Quindi si arriva alla domanda di che cosa

sia  l’educazione, come la si eserciti,

ma anche su che tipo di bambini stiamo educando, funzionali a quale tipo di

società.

“Sì, tutto

sommato, oggi, nonostante abbiamo alle spalle decenni di pedagogia illuminata,

l’educazione che si impartisce resta molto tradizionale. Alla sua base c’è

quella che si chiama la “premessa antropologica dell’imperfezione del bambino”,

secondo cui il bambino è un essere imperfetto che va corretto, arginato e

formato. Tutto questo è oggi ancora molto forte, tanto più in un periodo in cui

si avverte una carenza educativa.

Oggi stiamo vivendo due sentimenti molto profondi: la paura e l’ incertezza.

Entrambi ci spingono a chiedere più sicurezza e controllo.

Incertezza, perché

non sappiamo dove stiamo, verso quale futuro andiamo, perché non riusciamo ad

immaginarci la società in cui vivremo e in cui vivranno i nostri figli. E poi

c’è la paura, che blocca le nostre potenzialità. Noi viviamo in un clima di

paura, che viene anche alimentata in maniera funzionale: se hai paura, hai bisogno

di sicurezza e confondi questo bisogno con un bisogno di controllo. Se tutti

sono controllati, se tu stesso sei controllato, vivi in una situazione sicura

che dovrebbe placare la paura. Questo naturalmente è deleterio per la società e

poi blocca quelli che sono gli slanci che potrebbero farci  uscire da questa situazione. Dovremmo cercare

di combattere le nostre paure con altre richieste, altre armi: con un desiderio

di altre libertà. Bisogna essere innanzitutto consapevoli di queste dinamiche. “

Consapevoli che l’educazione che diamo ai

nostri figli, che la scuola dà ai nostri figli, 

non vada nel senso di una obbedienza supina, ma apra alla libertà…

“Dobbiamo

sforzarci di educare i nostri figli alla libertà, da un lato e dall’altro,

essere consapevoli che invece, stiamo andando in tutt’altra direzione. Ho la

sensazione che neppure chi si occupa di educazione,  sia veramente consapevole del momento storico

in cui ci troviamo e delle derive che sta prendendo la nostra società.

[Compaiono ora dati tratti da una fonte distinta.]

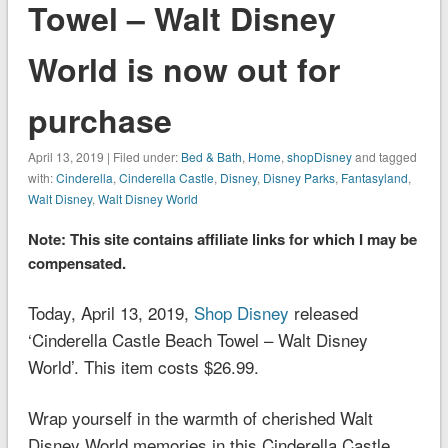
Towel – Walt Disney
World is now out for
purchase
April 13, 2019 | Filed under:
Bed & Bath
,
Home
,
shopDisney
and tagged
with:
Cinderella
,
Cinderella Castle
,
Disney
,
Disney Parks
,
Fantasyland
,
Walt Disney
,
Walt Disney World
Note: This site contains affiliate links for which I may be
compensated.
Today, April 13, 2019,
Shop Disney
released
‘Cinderella Castle Beach Towel – Walt Disney
World’. This item costs $26.99.
Wrap yourself in the warmth of cherished Walt
Disney World memories in this Cinderella Castle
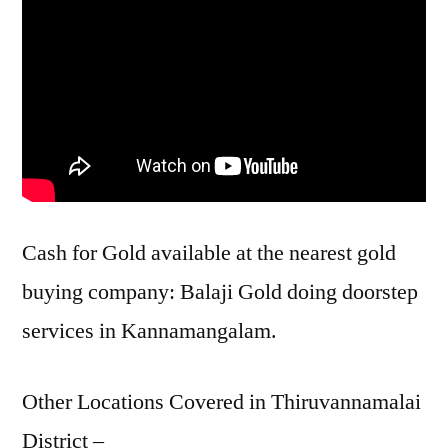
Cash for Gold available at the nearest gold
buying company: Balaji Gold doing doorstep
services in Kannamangalam.
Other Locations Covered in Thiruvannamalai
District –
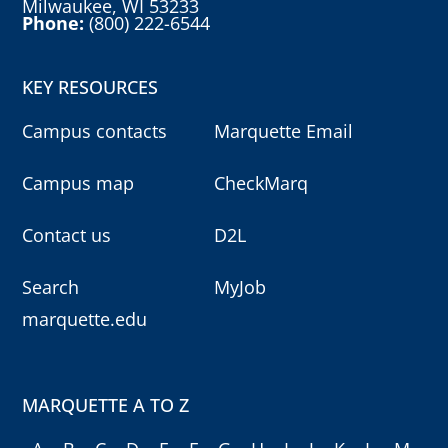
Milwaukee, WI 53233
Phone:
(800) 222-6544
KEY RESOURCES
Campus contacts
Marquette Email
Campus map
CheckMarq
Contact us
D2L
Search
MyJob
marquette.edu
MARQUETTE A TO Z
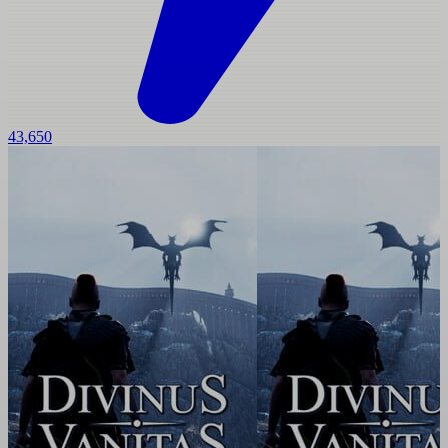
43,650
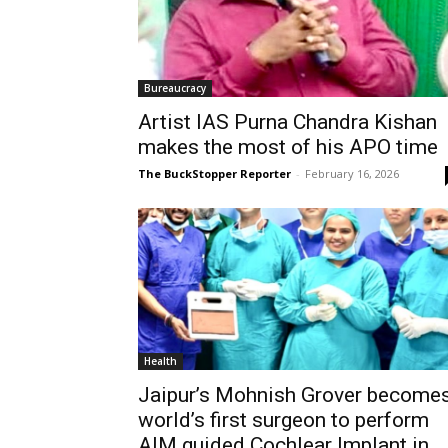
Bureaucracy
Artist IAS Purna Chandra Kishan
makes the most of his APO time
The BuckStopper Reporter
-
February 16, 2026
Health
Jaipur’s Mohnish Grover become
world’s first surgeon to perform
AIM guided Cochlear Implant in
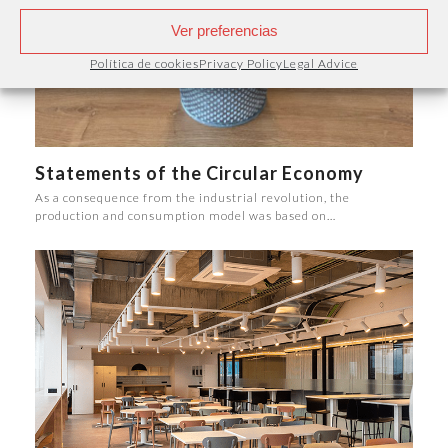
Ver preferencias
Política de cookies
Privacy Policy
Legal Advice
Statements of the Circular Economy
As a consequence from the industrial revolution, the
production and consumption model was based on…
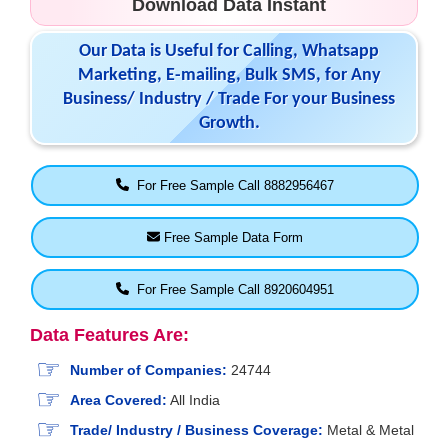
Download Data Instant
Our Data is Useful for Calling, Whatsapp
Marketing, E-mailing, Bulk SMS, for Any
Business/ Industry / Trade For your Business
Growth.
For Free Sample Call 8882956467
Free Sample Data Form
For Free Sample Call 8920604951
Data Features Are:
Number of Companies:
24744
Area Covered:
All India
Trade/ Industry / Business Coverage:
Metal & Metal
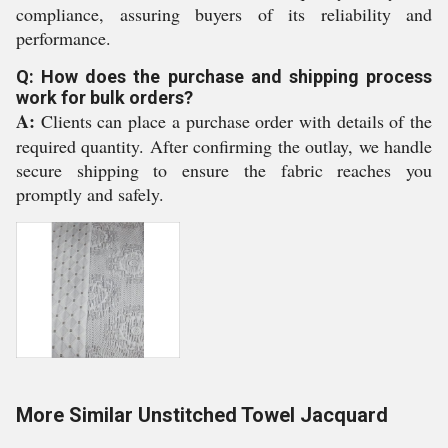
compliance, assuring buyers of its reliability and
performance.
Q: How does the purchase and shipping process
work for bulk orders?
A:
Clients can place a purchase order with details of the
required quantity. After confirming the outlay, we handle
secure shipping to ensure the fabric reaches you
promptly and safely.
More Similar Unstitched Towel Jacquard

Soprattutto da educatore devi sapere chi considerare “bravo”. Se è davvero

bravo il bambino obbediente che fa tutto quello che gli chiedi di fare…

Da adulto incontrerà e sposerà valori che altri li imporranno, o saprà scegliere i suoi?

Vogliamo un tipo

di società così? Se non la vogliamo dobbiamo cambiare il nostro approccio

educativo, ma soprattutto il nostro livello di consapevolezza.”

“La culla degli obbedienti” è uno strumento adattissimo per compiere questo passo.